Train to Pakistan

Train to Pakistan Imagery

Mano Majra

As the setting of the novel, Mano Majra receives a great deal of attention. The town is described not only physically, but socially and religiously as well. First off, Singh describing Mano Majra as one of the remaining pockets of peace in India is key, because he’s establishing the political and religious climate readers are being thrust into. Also important is him saying that Mano Majra is a tiny town, because that helps explain how everyone in town knows one another, and why they are all so close. He then breaks the town into religious affiliations, and explains where members of each religion predominantly live. Finally, the town’s dependance on the train to keep order and time is explained. This is important, because once the political turmoil begins to impact the train schedules, life in Mano Majra begins to fall apart.

Monsoon Season

In the Indian subcontinent monsoon season is a crucial time. After several months of drought, the rains come and replenish the earth. Singh uses the various flower and fauna that rely on the rains to help describe monsoon season. He cycles through the year, explaining how the coral trees and the Jacarandas lose their flowers, how the burning sun evaporates the morning dew and sears the earth until forest fires erupt. The animals cannot drink because the rivers and canals are dry. Then comes the period of false hopes, when the air grows heavy but rain doesn’t fall. Dust storms roll across the land, tearing up trees and leaving messes in their wakes. This continues for a time, until the pie-crested cuckoos come. A migrant bird, they are harbingers of the incoming monsoon rains from Africa. Once Indians see these birds, they know monsoon season is upon them. The animals and flowers bud and thrive again. Snakes, centipedes, and scorpions are seemingly born out of nothing, and mosquitos flock into homes. The lightning and rain never ceases, until autumn comes and the cycle begins again. It’s important that Singh uses flower and fauna in addition to humans to explain monsoon season, because it demonstrates the importance of the rains not only to humans but to the region as a whole.

Property

Property is a bad thing; it poisons people’s minds (Singh 271).
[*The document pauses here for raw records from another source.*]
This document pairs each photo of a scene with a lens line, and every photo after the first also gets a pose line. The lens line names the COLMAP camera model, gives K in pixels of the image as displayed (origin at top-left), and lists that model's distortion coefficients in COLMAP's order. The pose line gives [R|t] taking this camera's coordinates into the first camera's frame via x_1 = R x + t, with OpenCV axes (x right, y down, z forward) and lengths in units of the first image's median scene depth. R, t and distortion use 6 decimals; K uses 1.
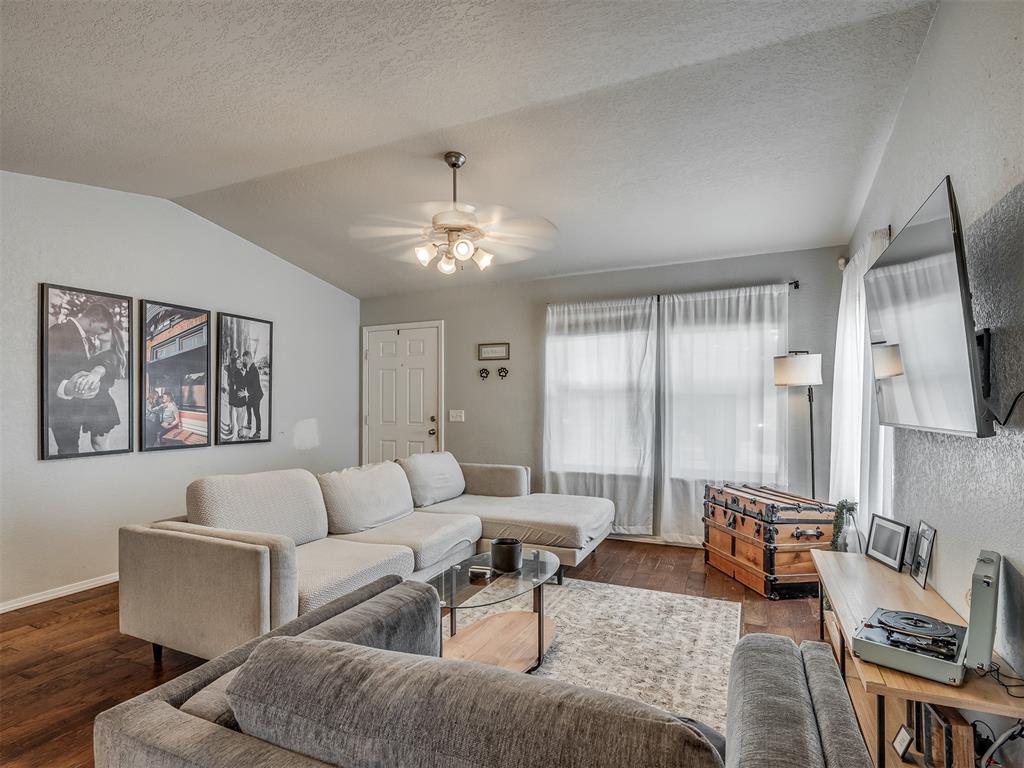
lens RADIAL K [[529.9, 0, 499.3], [0, 529.9, 398.7], [0, 0, 1]] dist [-0.003327, -0.003701]
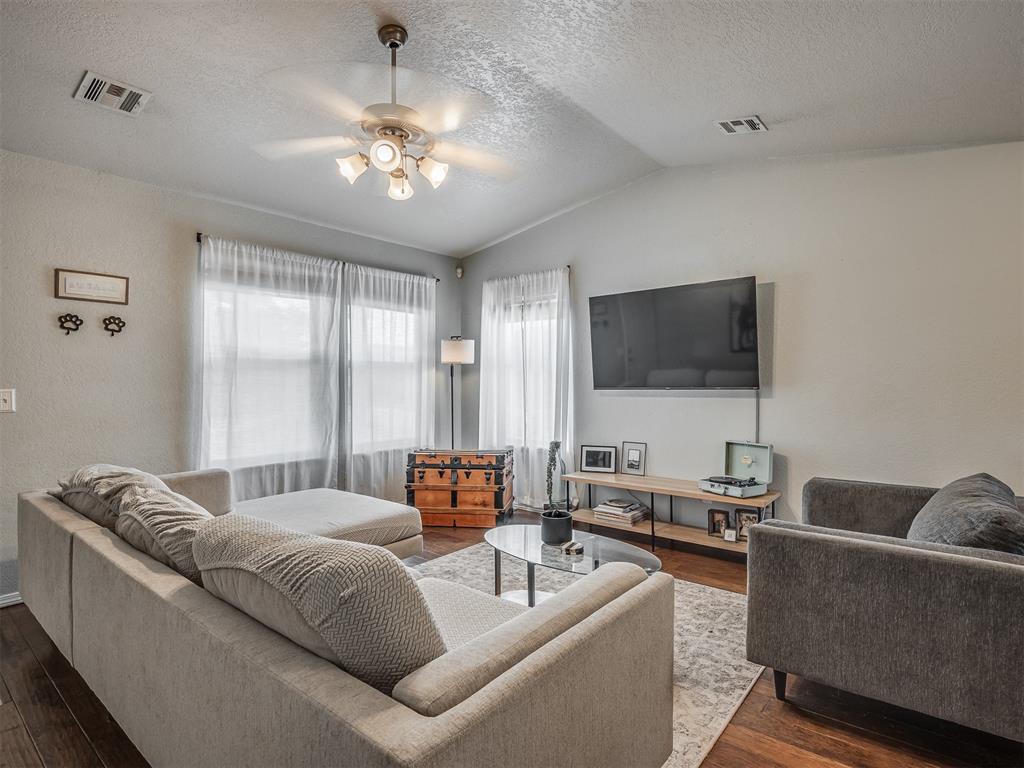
lens RADIAL K [[529.9, 0, 520.5], [0, 529.9, 385.9], [0, 0, 1]] dist [-0.003327, -0.003701]
pose [[0.241452, -0.007011, 0.970387, -0.535179], [-0.002175, 0.999967, 0.007766, 0.016379], [-0.970410, -0.003986, 0.241429, 0.473151]]
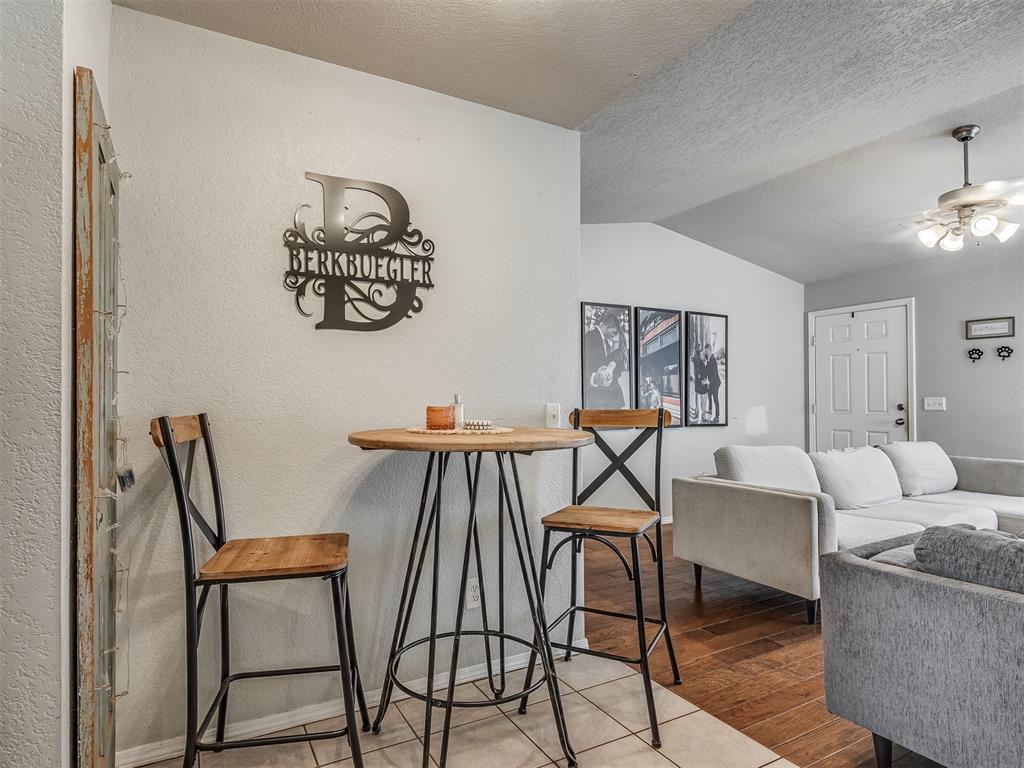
lens RADIAL K [[575.2, 0, 509.9], [0, 575.2, 387.3], [0, 0, 1]] dist [-0.004766, -0.001753]
pose [[0.800441, -0.011956, -0.599292, -0.089798], [0.006518, 0.999916, -0.011242, 0.013283], [0.599376, 0.005092, 0.800452, -0.230147]]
Property and land are two things of importance in the Indian subcontinent. When Meet Singh and Iqbal discuss the new government, the priest wonders if this will mean more land and buffaloes for him and his neighbors. The moment when the Mano Majra Muslims must leave their property behind is meaningful, because not only must they leave the homes their families have lived in for generations, they must also abandon their livestock too. All they can take with them is what Singh calls “a Punjabi peasant’s baggage.” This consists of “a change of clothes, a quilt and a pillow, a couple of pitchers, cooking utensils, and perhaps a brass plate and a copper tumbler or two” (Singh 268). The frugality of the Punjabi peasant’s bag is a sharp contrast to the livestock and property accumulated over generations that everyone holds dear.

The Train

Hukum Chand provides grisly images of the first train of dead to arrive in Mano Majra. He describes different scenes from the train as if they are movie stills, and the dead people are merely actors or actresses frozen in time. For example, there is a man holding his intestines, almost offering them up for viewers to look at. In another scene, a group of women and children are huddled upright, their mouths gaping open in silent shrieks. Other victims stare out in terror at windows, as if the spears and spikes that killed them are still attacking them. One man in particular is vivid in Chand’s memory, because he appeared still alive. Chand’s descriptions of these scenes of horror are crucial to Train to Pakistan, because it depicts the violence of the partition. His method of describing the train as a panorama of movie stills adds a level of surreality and drama as well.